Saved entries
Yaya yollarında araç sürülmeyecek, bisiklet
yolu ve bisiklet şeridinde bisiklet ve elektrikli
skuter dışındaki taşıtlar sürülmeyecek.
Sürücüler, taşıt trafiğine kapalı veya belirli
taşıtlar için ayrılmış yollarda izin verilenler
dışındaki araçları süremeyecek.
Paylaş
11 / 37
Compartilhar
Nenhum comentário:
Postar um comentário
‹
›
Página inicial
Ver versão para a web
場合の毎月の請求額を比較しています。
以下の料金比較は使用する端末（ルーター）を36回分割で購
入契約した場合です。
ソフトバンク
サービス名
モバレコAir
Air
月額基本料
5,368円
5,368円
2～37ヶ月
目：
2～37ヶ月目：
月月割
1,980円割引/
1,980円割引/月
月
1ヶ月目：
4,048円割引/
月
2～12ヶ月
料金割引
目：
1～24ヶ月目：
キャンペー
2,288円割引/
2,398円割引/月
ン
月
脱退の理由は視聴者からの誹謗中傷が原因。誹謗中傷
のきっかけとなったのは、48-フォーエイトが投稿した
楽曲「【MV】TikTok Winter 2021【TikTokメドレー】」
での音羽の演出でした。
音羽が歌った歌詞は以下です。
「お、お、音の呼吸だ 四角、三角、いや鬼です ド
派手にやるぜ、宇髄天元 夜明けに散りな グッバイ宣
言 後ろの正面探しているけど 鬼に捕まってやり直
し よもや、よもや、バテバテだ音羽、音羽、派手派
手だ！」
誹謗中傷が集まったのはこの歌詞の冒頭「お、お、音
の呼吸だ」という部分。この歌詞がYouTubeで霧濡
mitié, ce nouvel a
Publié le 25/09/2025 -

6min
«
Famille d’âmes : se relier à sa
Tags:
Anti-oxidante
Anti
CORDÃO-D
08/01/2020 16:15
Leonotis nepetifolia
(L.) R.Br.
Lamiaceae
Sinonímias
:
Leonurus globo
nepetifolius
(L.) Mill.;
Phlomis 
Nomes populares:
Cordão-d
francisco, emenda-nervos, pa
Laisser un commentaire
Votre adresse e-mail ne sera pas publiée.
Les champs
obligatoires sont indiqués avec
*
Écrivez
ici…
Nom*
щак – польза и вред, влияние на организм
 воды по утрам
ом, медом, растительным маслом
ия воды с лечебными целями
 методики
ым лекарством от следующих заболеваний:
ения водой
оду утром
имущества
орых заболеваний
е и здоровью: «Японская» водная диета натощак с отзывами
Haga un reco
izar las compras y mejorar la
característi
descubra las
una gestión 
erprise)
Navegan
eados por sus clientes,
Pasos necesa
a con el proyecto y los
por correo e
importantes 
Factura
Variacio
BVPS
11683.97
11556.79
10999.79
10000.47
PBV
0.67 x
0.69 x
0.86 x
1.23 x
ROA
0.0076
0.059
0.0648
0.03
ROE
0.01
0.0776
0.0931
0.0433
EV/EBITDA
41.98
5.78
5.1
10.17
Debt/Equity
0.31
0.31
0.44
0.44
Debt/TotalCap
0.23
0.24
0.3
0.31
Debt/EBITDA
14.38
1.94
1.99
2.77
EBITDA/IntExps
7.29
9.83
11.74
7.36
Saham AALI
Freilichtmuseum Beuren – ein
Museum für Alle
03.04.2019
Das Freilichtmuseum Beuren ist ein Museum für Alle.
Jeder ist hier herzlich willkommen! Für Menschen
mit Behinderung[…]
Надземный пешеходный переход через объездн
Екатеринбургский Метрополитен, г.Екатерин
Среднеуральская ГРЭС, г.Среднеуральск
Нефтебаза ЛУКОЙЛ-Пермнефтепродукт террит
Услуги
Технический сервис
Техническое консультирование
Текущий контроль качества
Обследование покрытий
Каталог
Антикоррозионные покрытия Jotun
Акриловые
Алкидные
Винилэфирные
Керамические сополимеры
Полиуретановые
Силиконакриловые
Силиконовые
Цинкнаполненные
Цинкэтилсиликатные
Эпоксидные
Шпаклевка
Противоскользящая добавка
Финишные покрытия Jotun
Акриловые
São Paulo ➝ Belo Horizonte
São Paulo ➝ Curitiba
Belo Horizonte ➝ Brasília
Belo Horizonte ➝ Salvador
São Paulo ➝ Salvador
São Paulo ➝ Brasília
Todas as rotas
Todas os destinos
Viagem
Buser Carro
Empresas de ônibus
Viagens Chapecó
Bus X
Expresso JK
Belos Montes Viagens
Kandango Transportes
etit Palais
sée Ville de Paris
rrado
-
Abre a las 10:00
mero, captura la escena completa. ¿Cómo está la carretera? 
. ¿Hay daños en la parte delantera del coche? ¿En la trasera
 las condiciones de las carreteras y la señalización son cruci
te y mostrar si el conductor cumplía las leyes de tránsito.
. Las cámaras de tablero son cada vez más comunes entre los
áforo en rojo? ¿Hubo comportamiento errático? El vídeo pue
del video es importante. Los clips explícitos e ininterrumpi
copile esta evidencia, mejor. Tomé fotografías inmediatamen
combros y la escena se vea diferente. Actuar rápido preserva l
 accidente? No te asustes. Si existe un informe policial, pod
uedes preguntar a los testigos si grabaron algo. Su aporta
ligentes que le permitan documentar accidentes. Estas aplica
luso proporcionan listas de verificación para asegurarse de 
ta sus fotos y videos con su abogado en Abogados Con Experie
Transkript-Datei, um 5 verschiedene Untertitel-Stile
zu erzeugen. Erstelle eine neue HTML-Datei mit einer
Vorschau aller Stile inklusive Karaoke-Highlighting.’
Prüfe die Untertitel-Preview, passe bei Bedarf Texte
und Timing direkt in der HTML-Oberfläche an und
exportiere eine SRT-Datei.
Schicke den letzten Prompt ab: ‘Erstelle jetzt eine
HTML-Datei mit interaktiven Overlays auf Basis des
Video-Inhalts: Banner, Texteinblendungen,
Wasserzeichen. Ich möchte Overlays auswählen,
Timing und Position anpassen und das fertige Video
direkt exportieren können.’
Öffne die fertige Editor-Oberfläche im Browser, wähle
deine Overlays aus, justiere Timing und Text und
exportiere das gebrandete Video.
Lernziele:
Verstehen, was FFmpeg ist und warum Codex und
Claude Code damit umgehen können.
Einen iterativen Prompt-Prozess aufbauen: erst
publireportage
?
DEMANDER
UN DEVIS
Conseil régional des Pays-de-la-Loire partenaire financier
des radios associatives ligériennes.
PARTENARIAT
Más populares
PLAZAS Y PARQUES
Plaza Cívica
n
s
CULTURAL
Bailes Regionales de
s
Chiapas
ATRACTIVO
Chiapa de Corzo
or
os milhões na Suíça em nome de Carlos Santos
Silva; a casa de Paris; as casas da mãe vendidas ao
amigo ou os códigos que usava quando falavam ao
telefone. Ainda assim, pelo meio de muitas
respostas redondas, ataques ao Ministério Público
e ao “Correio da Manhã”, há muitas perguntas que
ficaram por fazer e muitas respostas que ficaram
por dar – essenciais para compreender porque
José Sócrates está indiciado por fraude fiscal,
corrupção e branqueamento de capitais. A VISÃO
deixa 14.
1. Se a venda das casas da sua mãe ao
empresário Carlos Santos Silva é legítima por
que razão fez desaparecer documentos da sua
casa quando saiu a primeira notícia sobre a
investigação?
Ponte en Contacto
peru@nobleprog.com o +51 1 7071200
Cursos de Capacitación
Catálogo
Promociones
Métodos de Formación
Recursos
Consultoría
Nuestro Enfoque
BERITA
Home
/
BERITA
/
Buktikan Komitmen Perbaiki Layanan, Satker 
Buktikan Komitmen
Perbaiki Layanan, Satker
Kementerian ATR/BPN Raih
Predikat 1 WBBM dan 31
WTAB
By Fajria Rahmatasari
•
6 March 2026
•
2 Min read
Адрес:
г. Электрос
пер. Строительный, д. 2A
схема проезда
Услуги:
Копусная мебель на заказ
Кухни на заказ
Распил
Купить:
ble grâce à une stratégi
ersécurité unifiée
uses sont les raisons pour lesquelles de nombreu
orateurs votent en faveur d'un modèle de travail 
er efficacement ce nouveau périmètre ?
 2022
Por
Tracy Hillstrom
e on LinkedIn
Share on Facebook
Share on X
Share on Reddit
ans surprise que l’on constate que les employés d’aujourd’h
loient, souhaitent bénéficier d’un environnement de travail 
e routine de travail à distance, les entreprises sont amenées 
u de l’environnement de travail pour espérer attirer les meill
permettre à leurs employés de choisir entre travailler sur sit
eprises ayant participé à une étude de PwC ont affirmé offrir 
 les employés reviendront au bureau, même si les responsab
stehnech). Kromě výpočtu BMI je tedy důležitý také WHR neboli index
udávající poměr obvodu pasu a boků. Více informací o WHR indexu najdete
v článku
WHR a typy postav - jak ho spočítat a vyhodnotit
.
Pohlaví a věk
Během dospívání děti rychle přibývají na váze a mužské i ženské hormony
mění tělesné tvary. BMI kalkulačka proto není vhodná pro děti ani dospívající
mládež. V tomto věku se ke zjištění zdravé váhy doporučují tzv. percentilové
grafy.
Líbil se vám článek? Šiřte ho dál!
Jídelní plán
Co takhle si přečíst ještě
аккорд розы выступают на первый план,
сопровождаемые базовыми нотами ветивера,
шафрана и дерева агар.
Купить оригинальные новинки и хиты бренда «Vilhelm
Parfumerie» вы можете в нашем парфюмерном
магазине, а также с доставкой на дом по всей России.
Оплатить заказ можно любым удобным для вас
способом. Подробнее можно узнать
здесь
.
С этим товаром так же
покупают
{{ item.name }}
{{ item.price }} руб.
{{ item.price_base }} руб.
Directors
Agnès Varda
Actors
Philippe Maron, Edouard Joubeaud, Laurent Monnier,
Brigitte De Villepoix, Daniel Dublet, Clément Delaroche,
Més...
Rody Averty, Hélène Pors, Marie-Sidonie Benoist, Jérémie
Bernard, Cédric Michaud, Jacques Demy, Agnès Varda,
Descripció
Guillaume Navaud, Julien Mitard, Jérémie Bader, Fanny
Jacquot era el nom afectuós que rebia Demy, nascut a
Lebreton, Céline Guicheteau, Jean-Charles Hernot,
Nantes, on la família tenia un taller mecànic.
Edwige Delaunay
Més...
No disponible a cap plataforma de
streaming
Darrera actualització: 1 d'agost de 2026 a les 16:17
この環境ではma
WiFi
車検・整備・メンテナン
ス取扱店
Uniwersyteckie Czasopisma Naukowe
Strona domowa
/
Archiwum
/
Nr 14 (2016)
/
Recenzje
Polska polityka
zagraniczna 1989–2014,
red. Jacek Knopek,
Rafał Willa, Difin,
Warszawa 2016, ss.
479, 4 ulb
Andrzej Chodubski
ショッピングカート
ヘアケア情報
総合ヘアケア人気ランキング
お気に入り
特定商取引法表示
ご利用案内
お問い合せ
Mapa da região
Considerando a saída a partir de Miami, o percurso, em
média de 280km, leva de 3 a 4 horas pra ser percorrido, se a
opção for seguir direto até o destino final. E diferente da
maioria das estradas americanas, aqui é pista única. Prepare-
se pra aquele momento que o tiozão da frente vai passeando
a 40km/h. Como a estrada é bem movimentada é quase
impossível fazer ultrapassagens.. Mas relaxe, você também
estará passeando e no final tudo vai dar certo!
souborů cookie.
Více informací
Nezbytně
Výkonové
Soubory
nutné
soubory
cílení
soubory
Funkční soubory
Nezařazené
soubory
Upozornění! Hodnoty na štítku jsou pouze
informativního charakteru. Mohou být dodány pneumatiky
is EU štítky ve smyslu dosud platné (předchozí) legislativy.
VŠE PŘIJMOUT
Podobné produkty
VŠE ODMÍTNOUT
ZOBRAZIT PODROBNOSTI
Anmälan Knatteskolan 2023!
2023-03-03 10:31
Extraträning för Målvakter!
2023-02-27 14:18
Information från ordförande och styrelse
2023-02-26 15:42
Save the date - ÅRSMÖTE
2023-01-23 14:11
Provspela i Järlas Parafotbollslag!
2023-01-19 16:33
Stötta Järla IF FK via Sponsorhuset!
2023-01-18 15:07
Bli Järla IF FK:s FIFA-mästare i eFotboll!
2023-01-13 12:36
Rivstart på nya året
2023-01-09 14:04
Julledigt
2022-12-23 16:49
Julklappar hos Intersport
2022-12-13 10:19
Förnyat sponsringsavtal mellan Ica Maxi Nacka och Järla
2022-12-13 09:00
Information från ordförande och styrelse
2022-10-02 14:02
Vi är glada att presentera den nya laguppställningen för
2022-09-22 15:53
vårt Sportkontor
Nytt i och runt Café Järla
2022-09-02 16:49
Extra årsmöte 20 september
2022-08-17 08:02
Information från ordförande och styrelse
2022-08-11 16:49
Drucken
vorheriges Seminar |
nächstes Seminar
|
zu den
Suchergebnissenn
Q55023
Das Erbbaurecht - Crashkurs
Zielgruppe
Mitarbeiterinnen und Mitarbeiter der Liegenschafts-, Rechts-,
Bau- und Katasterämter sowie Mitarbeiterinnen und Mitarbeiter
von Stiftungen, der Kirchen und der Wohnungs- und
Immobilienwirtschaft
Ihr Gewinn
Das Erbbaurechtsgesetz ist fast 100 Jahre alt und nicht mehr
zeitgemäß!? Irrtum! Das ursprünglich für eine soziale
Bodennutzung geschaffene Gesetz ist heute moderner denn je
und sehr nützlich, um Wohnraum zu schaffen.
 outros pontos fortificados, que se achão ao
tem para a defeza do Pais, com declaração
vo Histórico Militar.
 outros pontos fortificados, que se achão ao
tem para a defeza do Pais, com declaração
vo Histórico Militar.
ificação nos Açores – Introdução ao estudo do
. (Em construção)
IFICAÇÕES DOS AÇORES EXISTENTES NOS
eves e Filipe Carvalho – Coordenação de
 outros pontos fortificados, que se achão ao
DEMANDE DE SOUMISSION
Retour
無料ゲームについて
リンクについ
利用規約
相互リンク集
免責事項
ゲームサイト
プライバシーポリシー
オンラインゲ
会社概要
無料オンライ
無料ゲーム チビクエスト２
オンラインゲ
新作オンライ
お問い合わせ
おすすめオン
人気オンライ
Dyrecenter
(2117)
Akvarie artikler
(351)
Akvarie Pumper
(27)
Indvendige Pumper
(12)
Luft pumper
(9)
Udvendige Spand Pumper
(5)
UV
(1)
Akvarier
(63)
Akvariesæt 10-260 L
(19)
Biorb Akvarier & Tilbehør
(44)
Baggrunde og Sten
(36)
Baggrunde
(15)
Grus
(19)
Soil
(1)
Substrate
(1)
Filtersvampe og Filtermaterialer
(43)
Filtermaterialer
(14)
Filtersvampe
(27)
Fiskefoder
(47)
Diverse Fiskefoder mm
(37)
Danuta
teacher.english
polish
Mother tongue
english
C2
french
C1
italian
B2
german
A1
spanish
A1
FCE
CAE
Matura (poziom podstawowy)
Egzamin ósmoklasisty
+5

## [INSTRUCTIONS FOR THE TASK]
Each line that contains the string "Mitarbeiter" should be copied from the data above.

## [ANSWER BOX]
Mitarbeiterinnen und Mitarbeiter der Liegenschafts-, Rechts-,
Bau- und Katasterämter sowie Mitarbeiterinnen und Mitarbeiter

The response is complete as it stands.